“I don’t want to get used to that”: the role Denzel Washington never wanted to play again
One of the most impressive things about the enduring appeal of Denzel Washington is that he’s remained one of the most bankable stars in Hollywood for decades without doing what so many of his A-list peers have done and reprising multiple roles in a number of sequels.
There’s only one character the actor has ever played more than once: The Equalizer trilogy’s figurehead, Robert McCall. Not only that, but Ridley Scott’s long-awaited sequel Gladiator II will mark the first time he’s appeared in the sequel to an original movie he wasn’t in, and it arrives 43 years after he made his feature debut in 1981’s Carbon Copy.
In an era where franchises and properties are often the biggest hooks in luring audiences to their local multiplex, Washington is virtually in a class of his own. His name is the draw, and people have shown they’ll show up based entirely on his involvement.
The two-time Academy Award winner has been happy to continually freshen things up by avoiding a deliberate return to the well outside of his Equalizer trio, but there’s one specific type of character he swore he’d never play again after putting himself through the physical and emotional wringer the first time around.
Sylvester Stallone may have brought Rocky Balboa to the screen eight times over the course of almost half a century, but after embodying Rubin Carter in The Hurricane, Washington had no interest in returning to the ring.
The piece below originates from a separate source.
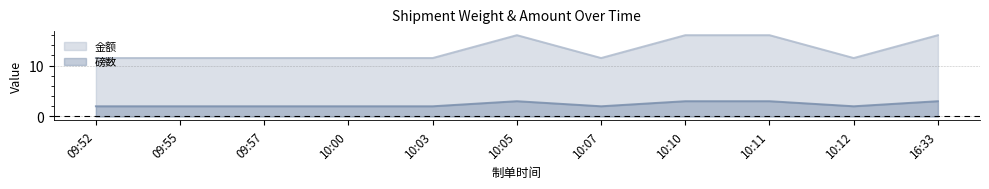

How many lines are shown in the chart?

2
Playing one boxer was more than enough, and the toll it took on his body and psyche convinced him that if any scripts came across his desk that required him to show off his pugilistic skills, he wasn’t going to give them the time of day.
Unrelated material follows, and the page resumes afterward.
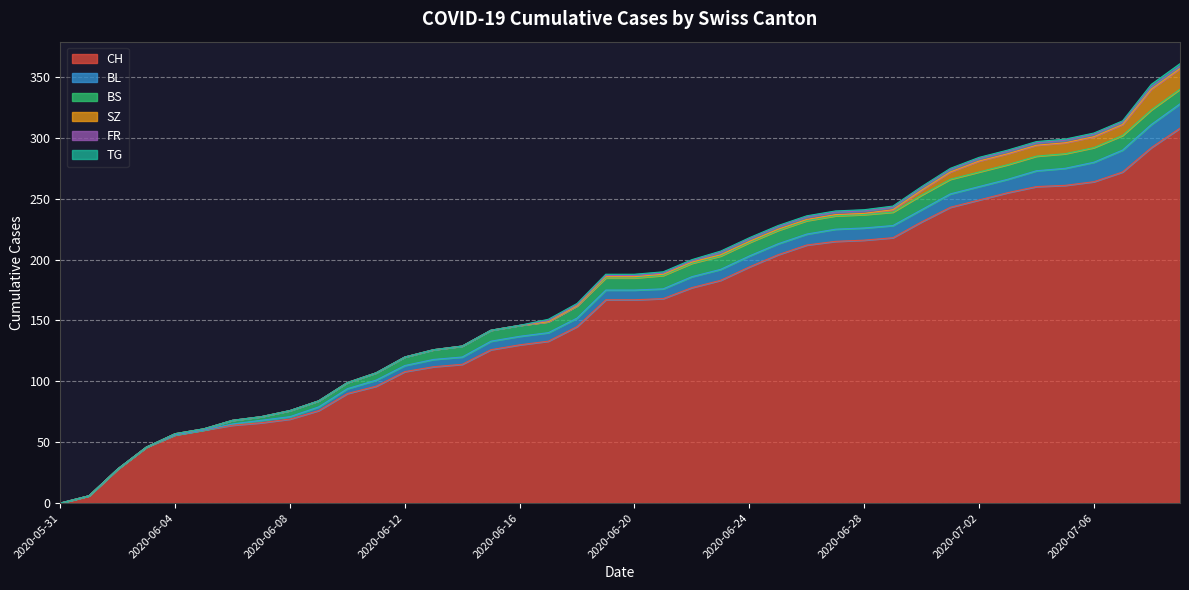

What are all the series names shown in the legend?

CH, BL, BS, SZ, FR, TG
“I remember I was with Michael Spinks, the ex-light heavyweight champ,” he recalled of his arduous training. “I was preparing for the film The Hurricane, and we were actually sparring. Not me and Spinks, but me and another guy. I started getting a little slower and headaches, and I said to Michael, ‘I’m starting to get headaches’, and he said, ‘Oh, you’ll get used to that’. And that’s when I stopped. I don’t want to get used to that.”
Even though he gave a towering performance that earned him an Oscar nomination for ‘Best Actor’, Washington wasn’t keen on replicating his sacrifices on another project. He had to look like a boxer, eat like a boxer, train like a boxer, and convince as a boxer in the in-ring sequences while also doing the dramatic heavy lifting of retelling the story of a high-profile athlete who spent almost two decades behind bars after being wrongfully imprisoned for murder.
Even before The Hurricane, Washington regularly worked out at boxing gyms to maintain his fitness, but after production wrapped, he dropped the pastime after being pushed to the limit.